Charles Dickens was the pop star of the mid 1800’s. Much like the Beatles a century or so later, he attracted large crowds of screaming fans, waiting to hear him. No, he didn’t bob his head and dish out soulful lyrics like members of, debatably, the first ever boy band. Women swooned and crowds chanted as an animated Dickens read word after word of prose from his novels, the most popular being ‘A Christmas Carol’.
Book readings weren’t unheard of, but Dickens was a performer. He employed all techniques that public speakers and theatre artists use to keep crowds interested.
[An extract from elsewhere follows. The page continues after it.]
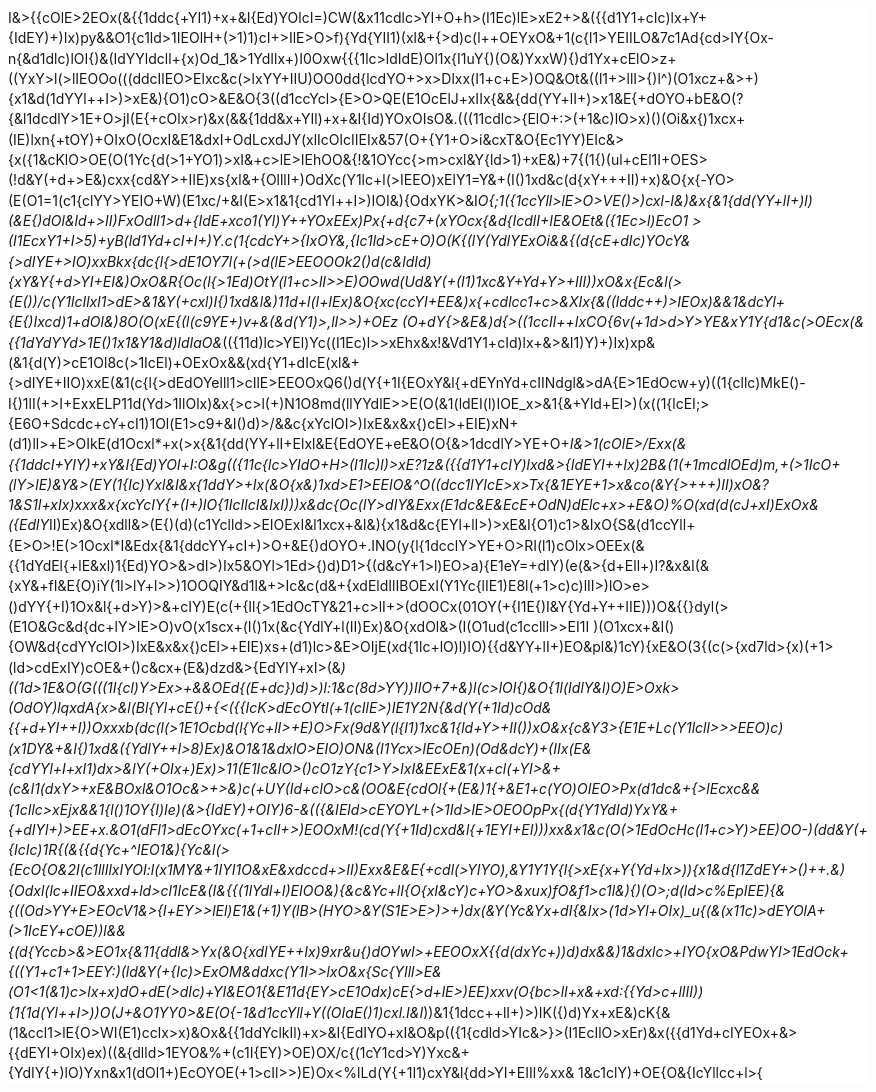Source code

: I&>{{cOlE>2EOx(&{{1ddc{+YI1)+x+&I{Ed)YOlcI=)CW(&x11cdlc>YI+O+h>(I1Ec)lE>xE2+>&({{d1Y1+cIc)lx+Y+{IdEY)+)Ix)py&&O1{c1ld>1IEOlH+(>1)1)cI+>IlE>O>f){Yd{YII1)(xl&+{>d)c(l++OEYxO&+1(c{l1>YEIILO&7c1Ad{cd>IY{Ox-n{&d1dlc)lOI{)&(IdYYldcll+{x)Od_1&>1YdIlx+)I0Oxw{{{1lc>ldIdE)Ol1x{I1uY{)(O&)YxxW){)d1Yx+cElO>z+((YxY>l(>lIEOOo(((ddcIlEO>Elxc&c(>lxYY+IIU)OO0dd{lcdYO+>x>Dlxx(I1+c+E>)OQ&Ot&((l1+>llI>{)l^)(O1xcz+&>+){x1&d(1dYYl++I>)>xE&){O1)cO>&E&O{3((d1ccYcl>{E>O>QE(E1OcElJ+xIIx{&&{dd(YY+lI+)>x1&E{+dOYO+bE&O(?{&l1dcdlY>1E+O>jI(E{+cOlx>r)&x(&&{1dd&x+YIl)+x+&I{Id)YOxOIsO&.(((11cdlc>{ElO+:>(+1&c)lO>x)()(Oi&x{)1xcx+(IE)lxn{+tOY)+OIxO(OcxI&E1&dxI+OdLcxdJY(xlIcOlcIIEIx&57(O+{Y1+O>i&cxT&O{Ec1YY)EIc&>{x({1&cKlO>OE(O(1Yc{d(>1+YO1)>xI&+c>lE>IEhOO&{!&1OYcc{>m>cxl&Y{ld>1)+xE&)+7{(1{)(ul+cEl1I+OES>(!d&Y(+d+>E&)cxx{cd&Y>+IIE)xs{xl&+{OlllI+)OdXc(Y1lc+l(>IEEO)xElY1=Y&+(I()1xd&c(d{xY+++II)+x)&O{x{-YO>(E(O1=1(c1{clYY>YEIO+W)(E1xc/+&I(E>x1&1{cd1Yl++I>)IOI&){OdxYK>&I*O{;1({1ccYll>lE>O>VE()>)cxl-I&)&x{&1{dd(YY+lI+)l)(&E{)dOl&ld+>II)FxOdll1>d+{IdE+xco1(Yl)Y++YOxEEx)Px{+d{c7+(xYOcx{&d{IcdlI+IE&OEt&({1Ec>l)EcO1 >(I1EcxY1+I>5)+yB(ld1Yd+cI+I+)Y.c(1{cdcY+>{IxOY&,{Ic1ld>cE+O)O(K{(lY(YdlYExOi&&{(d{cE+dIc)YOcY&{>dIYE+>IO)xxBkx{dc{l{>dE1OY7l(+(>d(lE>EEOOOk2()d(c&ldId){xY&Y{+d>YI+EI&)OxO&R{Oc(l{>1Ed)OtY(l1+c>lI>>E)OOwd(Ud&Y(+(I1)1xc&Y+Yd+Y>+III))xO&x{Ec&l(>{E())/c(Y1lcIlxl1>dE>&1&Y(+cxl)I{)1xd&l&)11d+l(I+lEx)&O{xc(ccYI+EE&)x{+cdlcc1+c>&XIx{&((lddc++)>IEOx)&&1&dcYl+{E{)Ixcd)1+dOl&)8O(O(xE{(l(c9YE+)v+&(&d(Y1)>,lI>>)+OEz (O+dY{>&E&)d{>((1ccIl++IxCO{6v(+1d>d>Y>YE&xY1Y{d1&c(>OEcx(&{{1dYdYYd>1E()1x1&Y1&d)ldIaO&*(({11d)lc>YEl)Yc((I1Ec)l>>xEhx&x!&Vd1Y1+cId)lx+&>&I1)Y)+)Ix)xp&(&1{d(Y)>cE1Ol8c(>1IcEl)+OExOx&&(xd{Y1+dIcE(xl&+{>dIYE+IIO)xxE(&1(c{l{>dEdOYelll1>cIlE>EEOOxQ6()d(Y{+1I{EOxY&l{+dEYnYd+cIINdgl&>dA{E>1EdOcw+y)((1{cllc)MkE()-I{)1lI(+>I+ExxELP11d(Yd>1IlOlx)&x{>c>l(+)N1O8md(llYYdlE>>E(O(&1(ldEI(l)IOE_x>&1{&+Yld+EI>)(x((1{lcEI;>{E6O+Sdcdc+cY+cI1)1Ol(E1>c9+&I()d)>/&&c{xYclOI>)IxE&x&x{)cEl>+EIE)xN+(d1)ll>+E>OIkE(d1Ocxl*+x(>x{&1{dd(YY+lI+Elxl&E{EdOYE+eE&O(O{&>1dcdlY>YE+O+*I&>1(cOlE>/Exx(&{{1ddcI+YIY)+xY&I{Ed)YOl+I:O&g(({11c{lc>YIdO+H>(I1Ic)l)>xE?1z&({{d1Y1+cIY)lxd&>{IdEYI++Ix)2B&(1(+1mcdlOEd)m,+(>1IcO+(lY>lE)&Y&>(EY(1{Ic)Yxl&I&x{1ddY>+lx(&O{x&)1xd>E1>EEIO&^O((dcc1lYIcE>x>Tx{&1EYE+1>x&co(&Y{>+++)II)xO&?1&S1l+xIx)xxx&x{xcYcIY{+(I+)lO{1IcIlcI&lxI)))x&dc{Oc(lY>dIY&Exx(E1dc&E&EcE+OdN)dElc+x>+E&O)%O(xd(d(cJ+xI)ExOx&({EdlY*II)Ex)&O{xdll&>(E{)(d)(c1Yclld>>EIOExI&l1xcx+&I&){x1&d&c{EYl+lI>)>xE&I{O1)c1>&IxO{S&(d1ccYll+{E>O>!E(>1Ocxl*I&Edx{&1{ddcYY+cI+)>O+&E{)dOYO+.INO(y{l{1dcclY>YE+O>RI(l1)cOlx>OEEx(&{{1dYdEl{+lE&xl)1{Ed)YO>&>dI>)Ix5&OYl>1Ed>{)d)D1>{(d&cY+1>l)EO>a){E1eY=+dIY)(e(&>{d+Ell+)I?&x&I(&{xY&+fI&E{O)iY(1l>lY+l>>)1OOQIY&d1l&+>Ic&c(d&+{xdEldIlIBOExI(Y1Yc{lIE1)E8l(+1>c)c)lII>)lO>e>()dYY{+I)1Ox&l{+d>Y)>&+cIY)E(c(+{Il{>1EdOcTY&21+c>lI+>(dOOCx(01OY(+{I1E{)I&Y{Yd+Y++IIE)))O&{{}dyl(>(E1O&Gc&d{dc+lY>IE>O)vO(x1scx+(I()1x(&c{YdlY+l(II)Ex)&O{xdOl&>(I(O1ud(c1cclll>>EI1I )(O1xcx+&I(){OW&d{cdYYclOI>)IxE&x&x{)cEl>+EIE)xs+(d1)lc>&E>OIjE(xd{1lc+lO)l)IO){{d&YY+lI+)EO&pl&)1cY){xE&O(3{(c(>{xd7ld>{x)(+1>(ld>cdExIY)cOE&+()c&cx+(E&)dzd&>{EdYlY+xI>(&_)((1d>1E&O(G(((1I{cl)Y>Ex>+&&OEd{(E+dc})d)>)l:1&c(8d>YY))IIO+7+&)l(c>lOI{)&O{1l(IdlY&l)O)E>Oxk>(OdOY)lqxdA{x>&l(Bl{Yl+cE{)+{<({{IcK>dEcOYtl(+1(cIlE>)IE1Y2N{&d(Y(+1Id)cOd&{{+d+YI++I))Oxxxb(dc(l(>1E1Ocbd(l{Yc+lI>+E)O>Fx(9d&Y(l{I1)1xc&1{ld+Y>+II())xO&x{*c&Y3>{E1E+Lc(Y1lcll>>>EEO)c)(x1DY&+&I{)1xd&({YdlY++l>8)Ex)&O1&1&dxlO>EIO)ON&(I1Ycx>lEcOEn)(Od&dcY)+(IIx(E&{cdYYl+I+xI1)dx>&lY(+OIx+)Ex)>11(E1Ic&lO>()cO1zY{c1>Y>lxI&EExE&1(x+cl(+YI>&+(c&l1(dxY>+xE&BOxl&O1Oc&>+>&)c(+UY(Id+c*lO>c&(OO&E{cdOl{+(E&)1{+&E1+c(YO)OIEO>Px(d1dc&+{>lEcxc&&{1cIlc>xEjx&&1{l()1OY{I)Ie)(&>{IdEY)+OIY)6-&(({&IEld>cEYOYL+(>1Id>lE>OEOOpPx{(d{Y1YdId)YxY&+{+dIYl+)>EE+x.&O1(dFl1>dEcOYxc(+1+cIl+>)EOOxM!(cd(Y{+1Id)cxd&l{+1EYI+EI)))xx&x1&c(O(>1EdOcHc(l1+c>Y)>EE)OO-)(dd&Y(+{IcIc)1R{(&{{d{Yc+^IEO1&){Yc&l(>{EcO{O&2I(c1llIlxIYOI:l(x1MY&+1IYI1O&xE&xdccd+>II)Exx&E&E{+cdl(>YIYO),&Y1Y1Y{l{>xE{x+*Y{Yd+lx>)){x1&d{l1ZdEY+>()++.&){Odxl(lc+IIEO&xxd+ld>cl1IcE&(I&{{(1lYdl+I)EIOO&){&c&Yc+lI{O{xI&cY)c+YO>&xux)fO&f1>c1l&){)(O>;d(ld>c%EpIEE){&{((Od>YY+E>EOcV1&>{l+EY>>lEl)E1&(+1)Y(lB>(HYO>&Y(S1E>E>)>+)dx(&Y(Yc&Yx+dI{&lx>(1d>Yl+OIx)_u{(&(x11c)>dEYOlA+(>1IcEY+cOE))l&&{(d{Yccb>&>EO1x{&11{ddl&>Yx(&O{xdIYE++Ix)9xr&u{)dOYwl>+EEOOx*X{{d(dxYc+))d)dx&&)1&dxlc>+IYO{xO&PdwYI>1EdOck+{((Y1+c1+1>EEY:)(ld&Y(+{Ic)>ExOM&ddxc(Y1I>>lxO&x{Sc{YIll>E&(O1<1(&1)c>lx+x)dO+dE(>dIc)+YI&EO1{&E11d{EY>cE1Odx)cE{>d+lE>)EE)xxv(O{bc>lI+x&+xd:{{Yd>c+lIII)){1{1d(Yl++I>))O(J+&O1YY0>&E(O{-1&d1ccYll+Y((OIaE()1)cxl.I&I_))&1{1dcc++lI+)>)IK({)d)Yx+xE&)cK{&(1&ccl1>lE{O>WI(E1)cclx>x)&Ox&{{1ddYclkIl)+x>&I{EdIYO+xI&O&p(({1{cdld>YIc&>}>(I1EcIlO>xEr)&x({{d1Yd+cIYEOx+&>{{dEYI+OIx)ex)((&{dlld>1EYO&%+(c1I{EY)>OE)OX/c{(1cY1cd>Y)Yxc&+{YdIY{+)lO)Yxn&x1(dOl1+)EcOYOE(+1>cIl>>)E)Ox<%lLd(Y{+1I1)cxY&l{dd>YI+EIIl%xx& 1&c1clY)+OE{O&{IcYllcc+l>{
His “prompt copy”, carefully created with his own cuts and transitions, is preserved at the New York Public Library. The dog-eared book had notes next to the paragraphs: tones were described as ‘Surprise’, ‘Weird’, ‘Anger’ and more. Dickens was a diligent worker, practicing his performances so thoroughly that he often could recite page after page without reading from the prompter. After two hundred practice readings, he knew most of his work by heart, though he would sometimes slip up and have to quickly search for where he’d left off.
Book readings have since become a regular occurrence, but none has reached the superstar status that Dickens managed. There are no crowds thronging for a space to sit or even stand in the aisles when a contemporary author reads out, the occasional Alan Ginsberg and Jack Kerouac notwithstanding. Today, like book-signings, it’s more of a marketing ploy. Not many authors enjoy reading out their prose, and as Sean Connery claimed in ‘Finding Forrester’, some do it just to get laid.
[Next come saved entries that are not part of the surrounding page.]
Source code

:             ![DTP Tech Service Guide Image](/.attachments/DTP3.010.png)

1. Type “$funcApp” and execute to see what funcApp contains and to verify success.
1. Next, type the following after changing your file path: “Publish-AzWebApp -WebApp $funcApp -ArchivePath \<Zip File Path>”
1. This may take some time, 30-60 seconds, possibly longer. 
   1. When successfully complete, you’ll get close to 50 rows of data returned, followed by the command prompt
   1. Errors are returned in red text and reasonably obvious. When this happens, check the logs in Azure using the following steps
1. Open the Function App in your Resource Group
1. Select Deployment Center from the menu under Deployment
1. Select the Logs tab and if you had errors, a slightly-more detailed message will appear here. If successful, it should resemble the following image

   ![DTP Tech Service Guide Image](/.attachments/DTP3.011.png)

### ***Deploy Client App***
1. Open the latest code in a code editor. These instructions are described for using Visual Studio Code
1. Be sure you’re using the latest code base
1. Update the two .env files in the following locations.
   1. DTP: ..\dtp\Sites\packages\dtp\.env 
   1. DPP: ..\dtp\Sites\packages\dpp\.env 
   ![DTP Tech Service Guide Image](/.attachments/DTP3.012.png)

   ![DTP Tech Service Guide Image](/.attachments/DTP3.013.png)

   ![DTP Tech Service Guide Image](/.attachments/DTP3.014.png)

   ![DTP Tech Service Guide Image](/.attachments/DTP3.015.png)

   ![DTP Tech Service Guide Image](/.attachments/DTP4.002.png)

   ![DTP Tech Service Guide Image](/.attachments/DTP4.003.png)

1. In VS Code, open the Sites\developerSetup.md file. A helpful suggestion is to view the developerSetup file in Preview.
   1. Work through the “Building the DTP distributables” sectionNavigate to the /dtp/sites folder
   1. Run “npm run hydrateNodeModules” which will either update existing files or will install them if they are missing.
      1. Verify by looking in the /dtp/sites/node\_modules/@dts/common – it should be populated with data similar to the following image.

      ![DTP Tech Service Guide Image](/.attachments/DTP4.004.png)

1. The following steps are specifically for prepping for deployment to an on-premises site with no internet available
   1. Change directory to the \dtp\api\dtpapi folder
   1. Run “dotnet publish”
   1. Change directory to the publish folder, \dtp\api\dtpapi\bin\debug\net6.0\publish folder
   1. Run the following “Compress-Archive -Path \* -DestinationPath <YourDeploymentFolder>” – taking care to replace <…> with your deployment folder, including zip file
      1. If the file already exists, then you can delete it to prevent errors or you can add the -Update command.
Another question comes begging: should prose be read out? Poetry, we know, is a medium of expression created for recitation. But what of prose? Does it have the same impact, or does it bore the audience because of the sheer length and distributed impact of the expression? The impact of the prose is best felt in reading, when the reader is involved in the process of delivery, turning page after page, moving from word to word. Passive listening hardly provides such pain or pleasure. Dickens’ way, however, was one theatrical in nature – animate word after word, change the tone to retain interest and enthral the audience. Each reading of the same novel had a different set of cuts being performed. That he did roughly 470 readings is in itself a proof of his popularity.
An Indian author, Amit Chaudhury, will soon be walking the path that Dickens treads so successfully. Only, he’s jazzing things up: readings of the Commonwealth Writer’s Prize winners poetry and prose will be accompanied by jazz, blues and Hindustani Classical music. The author of A Strange and Sublime Address, Freedom Song and Afternoon Raag, Chaudhury is a classical singer himself. He says and I quote: “As the years go by, more of the performer in me is coming to the forefront”; after all, there’s no business like show business.